- _Given records_:
··········
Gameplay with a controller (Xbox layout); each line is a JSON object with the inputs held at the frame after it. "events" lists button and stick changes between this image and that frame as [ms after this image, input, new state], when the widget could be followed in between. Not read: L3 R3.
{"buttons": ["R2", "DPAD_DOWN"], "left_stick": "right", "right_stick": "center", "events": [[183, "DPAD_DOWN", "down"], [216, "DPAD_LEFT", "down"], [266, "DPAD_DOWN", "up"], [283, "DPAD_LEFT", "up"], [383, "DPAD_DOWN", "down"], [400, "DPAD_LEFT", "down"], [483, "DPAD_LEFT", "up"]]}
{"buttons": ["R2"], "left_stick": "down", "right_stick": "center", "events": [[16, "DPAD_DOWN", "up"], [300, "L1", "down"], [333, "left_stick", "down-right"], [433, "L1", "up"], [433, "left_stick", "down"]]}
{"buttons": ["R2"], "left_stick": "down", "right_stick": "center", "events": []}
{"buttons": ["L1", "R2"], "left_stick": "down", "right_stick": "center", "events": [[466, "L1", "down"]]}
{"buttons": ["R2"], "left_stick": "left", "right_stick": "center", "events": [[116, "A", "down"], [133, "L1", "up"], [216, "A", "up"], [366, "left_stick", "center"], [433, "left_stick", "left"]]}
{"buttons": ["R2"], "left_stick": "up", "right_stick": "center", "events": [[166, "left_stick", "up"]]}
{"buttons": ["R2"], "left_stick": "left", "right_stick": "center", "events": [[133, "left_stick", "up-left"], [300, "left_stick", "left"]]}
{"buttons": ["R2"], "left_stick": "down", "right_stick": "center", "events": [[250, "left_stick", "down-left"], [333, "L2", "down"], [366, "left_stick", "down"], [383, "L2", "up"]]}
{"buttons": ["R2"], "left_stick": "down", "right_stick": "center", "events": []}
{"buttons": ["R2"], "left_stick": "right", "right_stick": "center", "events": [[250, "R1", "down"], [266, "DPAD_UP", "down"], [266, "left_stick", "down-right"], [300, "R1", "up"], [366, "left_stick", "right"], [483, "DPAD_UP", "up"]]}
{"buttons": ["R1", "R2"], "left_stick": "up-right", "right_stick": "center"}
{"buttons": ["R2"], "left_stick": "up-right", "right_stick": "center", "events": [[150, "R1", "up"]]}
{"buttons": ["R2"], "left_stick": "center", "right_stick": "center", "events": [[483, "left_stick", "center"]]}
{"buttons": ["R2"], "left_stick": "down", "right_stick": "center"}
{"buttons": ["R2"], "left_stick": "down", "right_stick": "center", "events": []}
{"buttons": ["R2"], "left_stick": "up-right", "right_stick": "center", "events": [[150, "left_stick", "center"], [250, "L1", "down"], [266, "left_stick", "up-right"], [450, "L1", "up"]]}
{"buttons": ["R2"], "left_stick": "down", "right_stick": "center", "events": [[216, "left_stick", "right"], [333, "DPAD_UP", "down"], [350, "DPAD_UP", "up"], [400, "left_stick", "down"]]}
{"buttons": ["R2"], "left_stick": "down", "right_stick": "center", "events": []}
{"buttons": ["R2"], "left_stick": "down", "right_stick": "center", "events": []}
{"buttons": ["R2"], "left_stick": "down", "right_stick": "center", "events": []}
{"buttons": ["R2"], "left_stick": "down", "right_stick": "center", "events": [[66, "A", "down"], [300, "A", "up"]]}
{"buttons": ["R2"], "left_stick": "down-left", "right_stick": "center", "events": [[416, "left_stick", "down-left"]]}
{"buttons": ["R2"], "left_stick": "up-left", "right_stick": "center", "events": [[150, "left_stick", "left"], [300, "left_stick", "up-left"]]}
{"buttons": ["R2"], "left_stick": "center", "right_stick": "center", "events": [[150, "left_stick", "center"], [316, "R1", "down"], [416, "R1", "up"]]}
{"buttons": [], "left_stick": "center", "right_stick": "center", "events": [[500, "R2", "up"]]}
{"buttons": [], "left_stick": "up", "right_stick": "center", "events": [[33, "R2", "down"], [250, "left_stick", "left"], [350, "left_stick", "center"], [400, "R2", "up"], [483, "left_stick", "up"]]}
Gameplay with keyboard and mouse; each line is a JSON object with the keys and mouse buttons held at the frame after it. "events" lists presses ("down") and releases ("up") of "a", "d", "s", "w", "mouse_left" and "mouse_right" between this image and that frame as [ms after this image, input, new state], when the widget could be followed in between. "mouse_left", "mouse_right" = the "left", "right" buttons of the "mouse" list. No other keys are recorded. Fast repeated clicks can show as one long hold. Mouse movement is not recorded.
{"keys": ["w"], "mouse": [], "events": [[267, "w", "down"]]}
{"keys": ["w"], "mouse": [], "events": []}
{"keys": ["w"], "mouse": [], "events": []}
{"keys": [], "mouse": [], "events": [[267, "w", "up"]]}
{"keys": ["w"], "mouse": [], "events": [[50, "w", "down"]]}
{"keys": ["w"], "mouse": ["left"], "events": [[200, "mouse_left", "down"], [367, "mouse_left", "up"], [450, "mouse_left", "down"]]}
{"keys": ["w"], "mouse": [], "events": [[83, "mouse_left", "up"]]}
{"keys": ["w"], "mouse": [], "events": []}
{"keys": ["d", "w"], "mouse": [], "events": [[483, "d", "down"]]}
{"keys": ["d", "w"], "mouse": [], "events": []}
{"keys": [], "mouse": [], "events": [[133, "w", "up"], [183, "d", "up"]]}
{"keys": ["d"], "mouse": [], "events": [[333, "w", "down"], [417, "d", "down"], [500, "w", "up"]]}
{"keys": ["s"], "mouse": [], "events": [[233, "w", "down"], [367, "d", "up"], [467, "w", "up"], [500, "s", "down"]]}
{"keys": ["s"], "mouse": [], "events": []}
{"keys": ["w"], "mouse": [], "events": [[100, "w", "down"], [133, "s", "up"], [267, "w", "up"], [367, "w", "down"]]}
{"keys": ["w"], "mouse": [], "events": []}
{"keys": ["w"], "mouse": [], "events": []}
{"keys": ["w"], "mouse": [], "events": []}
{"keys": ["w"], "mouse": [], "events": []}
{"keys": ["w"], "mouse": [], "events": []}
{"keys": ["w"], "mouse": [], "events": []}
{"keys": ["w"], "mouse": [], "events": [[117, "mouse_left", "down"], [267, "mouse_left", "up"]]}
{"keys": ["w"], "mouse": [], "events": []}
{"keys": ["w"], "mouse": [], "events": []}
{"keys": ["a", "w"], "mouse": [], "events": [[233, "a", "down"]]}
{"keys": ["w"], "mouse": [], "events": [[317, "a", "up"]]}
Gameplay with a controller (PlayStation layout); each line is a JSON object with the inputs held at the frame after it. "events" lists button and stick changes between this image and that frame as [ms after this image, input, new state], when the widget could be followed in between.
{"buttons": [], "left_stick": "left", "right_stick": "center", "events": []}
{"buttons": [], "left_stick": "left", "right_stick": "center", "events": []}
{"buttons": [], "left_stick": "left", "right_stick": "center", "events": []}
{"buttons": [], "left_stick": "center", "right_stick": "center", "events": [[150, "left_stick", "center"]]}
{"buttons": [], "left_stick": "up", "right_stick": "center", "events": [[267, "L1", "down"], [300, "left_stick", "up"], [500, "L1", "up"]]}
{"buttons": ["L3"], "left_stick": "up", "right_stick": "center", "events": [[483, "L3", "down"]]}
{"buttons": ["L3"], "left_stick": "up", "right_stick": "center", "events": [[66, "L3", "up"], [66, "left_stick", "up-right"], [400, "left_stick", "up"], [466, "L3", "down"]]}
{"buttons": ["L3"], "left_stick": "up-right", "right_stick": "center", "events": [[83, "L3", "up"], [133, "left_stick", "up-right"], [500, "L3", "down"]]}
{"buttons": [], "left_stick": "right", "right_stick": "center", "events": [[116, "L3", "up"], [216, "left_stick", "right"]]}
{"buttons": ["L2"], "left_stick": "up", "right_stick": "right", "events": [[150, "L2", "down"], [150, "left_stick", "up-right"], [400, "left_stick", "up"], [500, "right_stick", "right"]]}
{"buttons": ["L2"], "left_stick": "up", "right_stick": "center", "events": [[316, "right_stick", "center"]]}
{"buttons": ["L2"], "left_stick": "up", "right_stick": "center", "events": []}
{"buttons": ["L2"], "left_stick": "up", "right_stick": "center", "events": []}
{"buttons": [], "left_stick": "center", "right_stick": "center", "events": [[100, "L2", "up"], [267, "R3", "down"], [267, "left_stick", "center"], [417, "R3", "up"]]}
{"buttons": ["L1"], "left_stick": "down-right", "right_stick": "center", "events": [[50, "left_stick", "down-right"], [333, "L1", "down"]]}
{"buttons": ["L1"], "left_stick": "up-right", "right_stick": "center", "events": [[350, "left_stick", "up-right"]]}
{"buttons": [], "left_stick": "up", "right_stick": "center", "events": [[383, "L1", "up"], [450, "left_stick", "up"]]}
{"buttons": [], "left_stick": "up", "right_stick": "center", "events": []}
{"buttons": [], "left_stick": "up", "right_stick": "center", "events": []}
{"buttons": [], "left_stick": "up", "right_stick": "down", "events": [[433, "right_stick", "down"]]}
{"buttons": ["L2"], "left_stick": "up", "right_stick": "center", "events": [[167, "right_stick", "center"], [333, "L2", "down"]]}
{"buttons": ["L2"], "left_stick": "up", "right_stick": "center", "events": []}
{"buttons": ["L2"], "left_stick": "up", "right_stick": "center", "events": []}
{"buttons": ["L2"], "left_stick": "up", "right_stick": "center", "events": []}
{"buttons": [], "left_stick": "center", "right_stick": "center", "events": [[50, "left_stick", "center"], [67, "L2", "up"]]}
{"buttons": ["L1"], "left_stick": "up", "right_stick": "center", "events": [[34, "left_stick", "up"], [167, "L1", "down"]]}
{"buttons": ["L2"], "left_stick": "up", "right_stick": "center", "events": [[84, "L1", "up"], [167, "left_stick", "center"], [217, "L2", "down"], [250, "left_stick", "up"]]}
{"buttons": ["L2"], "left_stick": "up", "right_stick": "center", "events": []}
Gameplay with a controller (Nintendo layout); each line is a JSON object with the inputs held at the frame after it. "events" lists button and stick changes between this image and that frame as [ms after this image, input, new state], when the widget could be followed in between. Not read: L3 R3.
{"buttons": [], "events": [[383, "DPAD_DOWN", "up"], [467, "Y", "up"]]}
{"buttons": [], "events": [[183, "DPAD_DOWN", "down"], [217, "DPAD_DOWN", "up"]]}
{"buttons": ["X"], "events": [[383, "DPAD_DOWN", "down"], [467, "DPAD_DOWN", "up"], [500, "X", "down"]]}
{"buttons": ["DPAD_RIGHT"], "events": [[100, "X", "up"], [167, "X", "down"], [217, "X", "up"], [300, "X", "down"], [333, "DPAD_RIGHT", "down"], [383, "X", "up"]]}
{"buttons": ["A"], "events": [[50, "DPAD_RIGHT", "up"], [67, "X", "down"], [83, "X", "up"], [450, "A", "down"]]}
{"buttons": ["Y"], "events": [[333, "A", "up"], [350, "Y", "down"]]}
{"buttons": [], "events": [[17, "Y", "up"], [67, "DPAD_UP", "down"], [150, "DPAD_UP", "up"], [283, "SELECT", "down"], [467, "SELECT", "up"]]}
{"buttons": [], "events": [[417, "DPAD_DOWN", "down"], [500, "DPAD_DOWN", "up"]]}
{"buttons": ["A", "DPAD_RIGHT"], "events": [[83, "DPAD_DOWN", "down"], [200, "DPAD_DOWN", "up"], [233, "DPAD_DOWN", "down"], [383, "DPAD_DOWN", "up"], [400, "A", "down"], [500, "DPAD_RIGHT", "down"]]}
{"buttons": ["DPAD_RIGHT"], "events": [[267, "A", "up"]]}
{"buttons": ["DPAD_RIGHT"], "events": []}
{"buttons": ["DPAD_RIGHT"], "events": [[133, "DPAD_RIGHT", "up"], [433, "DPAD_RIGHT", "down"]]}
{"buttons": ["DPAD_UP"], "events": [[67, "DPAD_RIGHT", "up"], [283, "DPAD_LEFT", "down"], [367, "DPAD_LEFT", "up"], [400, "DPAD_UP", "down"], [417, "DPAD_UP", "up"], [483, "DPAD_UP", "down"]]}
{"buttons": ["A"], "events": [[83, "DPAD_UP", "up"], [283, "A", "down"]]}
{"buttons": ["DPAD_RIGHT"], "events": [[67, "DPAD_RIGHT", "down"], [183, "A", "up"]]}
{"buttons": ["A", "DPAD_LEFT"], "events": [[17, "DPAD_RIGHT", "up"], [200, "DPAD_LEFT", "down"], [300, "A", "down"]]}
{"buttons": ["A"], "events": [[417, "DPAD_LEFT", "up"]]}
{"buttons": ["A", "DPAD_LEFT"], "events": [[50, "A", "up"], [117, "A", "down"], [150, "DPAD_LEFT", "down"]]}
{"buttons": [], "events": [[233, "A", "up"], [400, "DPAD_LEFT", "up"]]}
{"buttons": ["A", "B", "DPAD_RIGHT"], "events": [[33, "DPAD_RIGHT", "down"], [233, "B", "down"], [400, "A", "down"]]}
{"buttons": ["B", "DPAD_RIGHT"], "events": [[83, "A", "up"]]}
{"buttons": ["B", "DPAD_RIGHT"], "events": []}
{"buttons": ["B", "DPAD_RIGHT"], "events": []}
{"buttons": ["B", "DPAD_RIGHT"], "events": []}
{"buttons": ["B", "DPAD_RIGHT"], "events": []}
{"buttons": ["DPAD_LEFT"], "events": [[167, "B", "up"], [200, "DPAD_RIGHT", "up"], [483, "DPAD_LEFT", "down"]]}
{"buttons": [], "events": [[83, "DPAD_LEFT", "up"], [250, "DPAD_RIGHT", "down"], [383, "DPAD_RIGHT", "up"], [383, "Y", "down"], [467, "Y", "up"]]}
··········
- _What to produce_:
Look through the entries above and report each line where the string "between" occurs.

- _Response box_:
Gameplay with a controller (Xbox layout); each line is a JSON object with the inputs held at the frame after it. "events" lists button and stick changes between this image and that frame as [ms after this image, input, new state], when the widget could be followed in between. Not read: L3 R3.
Gameplay with keyboard and mouse; each line is a JSON object with the keys and mouse buttons held at the frame after it. "events" lists presses ("down") and releases ("up") of "a", "d", "s", "w", "mouse_left" and "mouse_right" between this image and that frame as [ms after this image, input, new state], when the widget could be followed in between. "mouse_left", "mouse_right" = the "left", "right" buttons of the "mouse" list. No other keys are recorded. Fast repeated clicks can show as one long hold. Mouse movement is not recorded.
Gameplay with a controller (PlayStation layout); each line is a JSON object with the inputs held at the frame after it. "events" lists button and stick changes between this image and that frame as [ms after this image, input, new state], when the widget could be followed in between.
Gameplay with a controller (Nintendo layout); each line is a JSON object with the inputs held at the frame after it. "events" lists button and stick changes between this image and that frame as [ms after this image, input, new state], when the widget could be followed in between. Not read: L3 R3.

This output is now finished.